Several years ago in this space, I wrote about how joy – forever present at Lake Tahoe School – manifests itself in areas not always associated with the term – such as our annual celebration of Día de los Muertos. While it may be challenging to place the word “joy” in tandem with a holiday that celebrates the dead, just the opposite is true. In fact, at Lake Tahoe School, we make it a point to teach the reasons and understanding for joy and celebration of the lives of those no longer with us. From relatives to friends and everyone in between, students are taught in their Spanish classes the practice of honoring and respecting the legacy and memory of these same people. Rather than mourn, the day is one to celebrate, and better yet, share the stories of those who meant so much to us.

Nothing signifies more Lake Tahoe School’s celebration and understanding of Día De Los Muertos than the ofrenda – or altar – set up each year in our main lobby.

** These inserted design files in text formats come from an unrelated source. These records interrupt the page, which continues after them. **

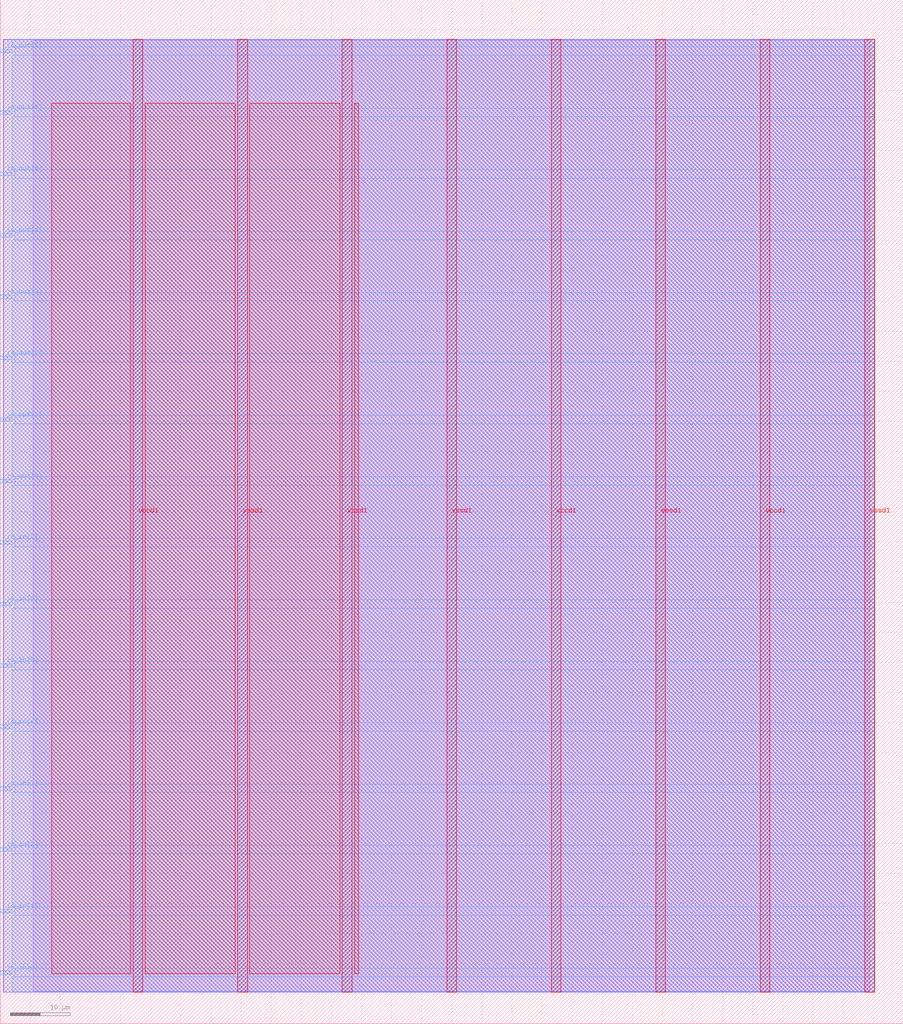
<source format=lef>
VERSION 5.7 ;
  NOWIREEXTENSIONATPIN ON ;
  DIVIDERCHAR "/" ;
  BUSBITCHARS "[]" ;
MACRO cpldcpu_MCPU5plus
  CLASS BLOCK ;
  FOREIGN cpldcpu_MCPU5plus ;
  ORIGIN 0.000 0.000 ;
  SIZE 150.000 BY 170.000 ;
  PIN io_in[0]
    DIRECTION INPUT ;
    USE SIGNAL ;
    PORT
      LAYER met3 ;
        RECT 0.000 8.200 2.000 8.800 ;
    END
  END io_in[0]
  PIN io_in[1]
    DIRECTION INPUT ;
    USE SIGNAL ;
    PORT
      LAYER met3 ;
        RECT 0.000 18.400 2.000 19.000 ;
    END
  END io_in[1]
  PIN io_in[2]
    DIRECTION INPUT ;
    USE SIGNAL ;
    PORT
      LAYER met3 ;
        RECT 0.000 28.600 2.000 29.200 ;
    END
  END io_in[2]
  PIN io_in[3]
    DIRECTION INPUT ;
    USE SIGNAL ;
    PORT
      LAYER met3 ;
        RECT 0.000 38.800 2.000 39.400 ;
    END
  END io_in[3]
  PIN io_in[4]
    DIRECTION INPUT ;
    USE SIGNAL ;
    PORT
      LAYER met3 ;
        RECT 0.000 49.000 2.000 49.600 ;
    END
  END io_in[4]
  PIN io_in[5]
    DIRECTION INPUT ;
    USE SIGNAL ;
    PORT
      LAYER met3 ;
        RECT 0.000 59.200 2.000 59.800 ;
    END
  END io_in[5]
  PIN io_in[6]
    DIRECTION INPUT ;
    USE SIGNAL ;
    PORT
      LAYER met3 ;
        RECT 0.000 69.400 2.000 70.000 ;
    END
  END io_in[6]
  PIN io_in[7]
    DIRECTION INPUT ;
    USE SIGNAL ;
    PORT
      LAYER met3 ;
        RECT 0.000 79.600 2.000 80.200 ;
    END
  END io_in[7]
  PIN io_out[0]
    DIRECTION OUTPUT TRISTATE ;
    USE SIGNAL ;
    PORT
      LAYER met3 ;
        RECT 0.000 89.800 2.000 90.400 ;
    END
  END io_out[0]
  PIN io_out[1]
    DIRECTION OUTPUT TRISTATE ;
    USE SIGNAL ;
    PORT
      LAYER met3 ;
        RECT 0.000 100.000 2.000 100.600 ;
    END
  END io_out[1]
  PIN io_out[2]
    DIRECTION OUTPUT TRISTATE ;
    USE SIGNAL ;
    PORT
      LAYER met3 ;
        RECT 0.000 110.200 2.000 110.800 ;
    END
  END io_out[2]
  PIN io_out[3]
    DIRECTION OUTPUT TRISTATE ;
    USE SIGNAL ;
    PORT
      LAYER met3 ;
        RECT 0.000 120.400 2.000 121.000 ;
    END
  END io_out[3]
  PIN io_out[4]
    DIRECTION OUTPUT TRISTATE ;
    USE SIGNAL ;
    PORT
      LAYER met3 ;
        RECT 0.000 130.600 2.000 131.200 ;
    END
  END io_out[4]
  PIN io_out[5]
    DIRECTION OUTPUT TRISTATE ;
    USE SIGNAL ;
    PORT
      LAYER met3 ;
        RECT 0.000 140.800 2.000 141.400 ;
    END
  END io_out[5]
  PIN io_out[6]
    DIRECTION OUTPUT TRISTATE ;
    USE SIGNAL ;
    PORT
      LAYER met3 ;
        RECT 0.000 151.000 2.000 151.600 ;
    END
  END io_out[6]
  PIN io_out[7]
    DIRECTION OUTPUT TRISTATE ;
    USE SIGNAL ;
    PORT
      LAYER met3 ;
        RECT 0.000 161.200 2.000 161.800 ;
    END
  END io_out[7]
  PIN vccd1
    DIRECTION INOUT ;
    USE POWER ;
    PORT
      LAYER met4 ;
        RECT 22.085 5.200 23.685 163.440 ;
    END
    PORT
      LAYER met4 ;
        RECT 56.815 5.200 58.415 163.440 ;
    END
    PORT
      LAYER met4 ;
        RECT 91.545 5.200 93.145 163.440 ;
    END
    PORT
      LAYER met4 ;
        RECT 126.275 5.200 127.875 163.440 ;
    END
  END vccd1
  PIN vssd1
    DIRECTION INOUT ;
    USE GROUND ;
    PORT
      LAYER met4 ;
        RECT 39.450 5.200 41.050 163.440 ;
    END
    PORT
      LAYER met4 ;
        RECT 74.180 5.200 75.780 163.440 ;
    END
    PORT
      LAYER met4 ;
        RECT 108.910 5.200 110.510 163.440 ;
    END
    PORT
      LAYER met4 ;
        RECT 143.640 5.200 145.240 163.440 ;
    END
  END vssd1
  OBS
      LAYER li1 ;
        RECT 5.520 5.355 144.440 163.285 ;
      LAYER met1 ;
        RECT 0.530 5.200 145.240 163.440 ;
      LAYER met2 ;
        RECT 0.560 5.255 145.210 163.385 ;
      LAYER met3 ;
        RECT 2.000 162.200 145.230 163.365 ;
        RECT 2.400 160.800 145.230 162.200 ;
        RECT 2.000 152.000 145.230 160.800 ;
        RECT 2.400 150.600 145.230 152.000 ;
        RECT 2.000 141.800 145.230 150.600 ;
        RECT 2.400 140.400 145.230 141.800 ;
        RECT 2.000 131.600 145.230 140.400 ;
        RECT 2.400 130.200 145.230 131.600 ;
        RECT 2.000 121.400 145.230 130.200 ;
        RECT 2.400 120.000 145.230 121.400 ;
        RECT 2.000 111.200 145.230 120.000 ;
        RECT 2.400 109.800 145.230 111.200 ;
        RECT 2.000 101.000 145.230 109.800 ;
        RECT 2.400 99.600 145.230 101.000 ;
        RECT 2.000 90.800 145.230 99.600 ;
        RECT 2.400 89.400 145.230 90.800 ;
        RECT 2.000 80.600 145.230 89.400 ;
        RECT 2.400 79.200 145.230 80.600 ;
        RECT 2.000 70.400 145.230 79.200 ;
        RECT 2.400 69.000 145.230 70.400 ;
        RECT 2.000 60.200 145.230 69.000 ;
        RECT 2.400 58.800 145.230 60.200 ;
        RECT 2.000 50.000 145.230 58.800 ;
        RECT 2.400 48.600 145.230 50.000 ;
        RECT 2.000 39.800 145.230 48.600 ;
        RECT 2.400 38.400 145.230 39.800 ;
        RECT 2.000 29.600 145.230 38.400 ;
        RECT 2.400 28.200 145.230 29.600 ;
        RECT 2.000 19.400 145.230 28.200 ;
        RECT 2.400 18.000 145.230 19.400 ;
        RECT 2.000 9.200 145.230 18.000 ;
        RECT 2.400 7.800 145.230 9.200 ;
        RECT 2.000 5.275 145.230 7.800 ;
      LAYER met4 ;
        RECT 8.575 8.335 21.685 152.825 ;
        RECT 24.085 8.335 39.050 152.825 ;
        RECT 41.450 8.335 56.415 152.825 ;
        RECT 58.815 8.335 59.505 152.825 ;
  END
END cpldcpu_MCPU5plus
END LIBRARY


</source>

Overflowing with photos, objects, and other memories of our school community’s loved ones, its presence perfectly illustrates our commitment to helping our students understand different cultures while linking them to their own experiences as well. Parents, visitors, students, and staff alike spend a great deal of time admiring and deciphering the various presentations and items offered. Some have even asked if we can leave it up for several more weeks – though I suspect the two skeletons borrowed from the science room and appropriately decorated for the holiday may need to return to their current home soon.

This year’s Día de los Muertos all-school assembly included a now staple element of our celebration – a student-made slide show honoring friends or relatives no longer with them. Focusing their cameras on the simple elements of their own individual ofrendas, each seventh grade student introduced and narrated their celebrant’s story. Most importantly, their stories were personal, poignant, and incredibly meaningful – both to themselves and to all of us in the audience. With stories of great grandparents who were Holocaust survivors to the tales of how their honoree impacted their lives to ofrenda items that included samples of the person’s favorite candy bar – each vignette made us feel as if we, too, knew their lost loved one.

Learning and understanding, joy, and celebration all combined this past week to educate our entire Lake Tahoe School community – including the packed audience in Duffield Hall. Whether for Día de los Muertos or other topics and holidays, the joy of learning is always present at Lake Tahoe School.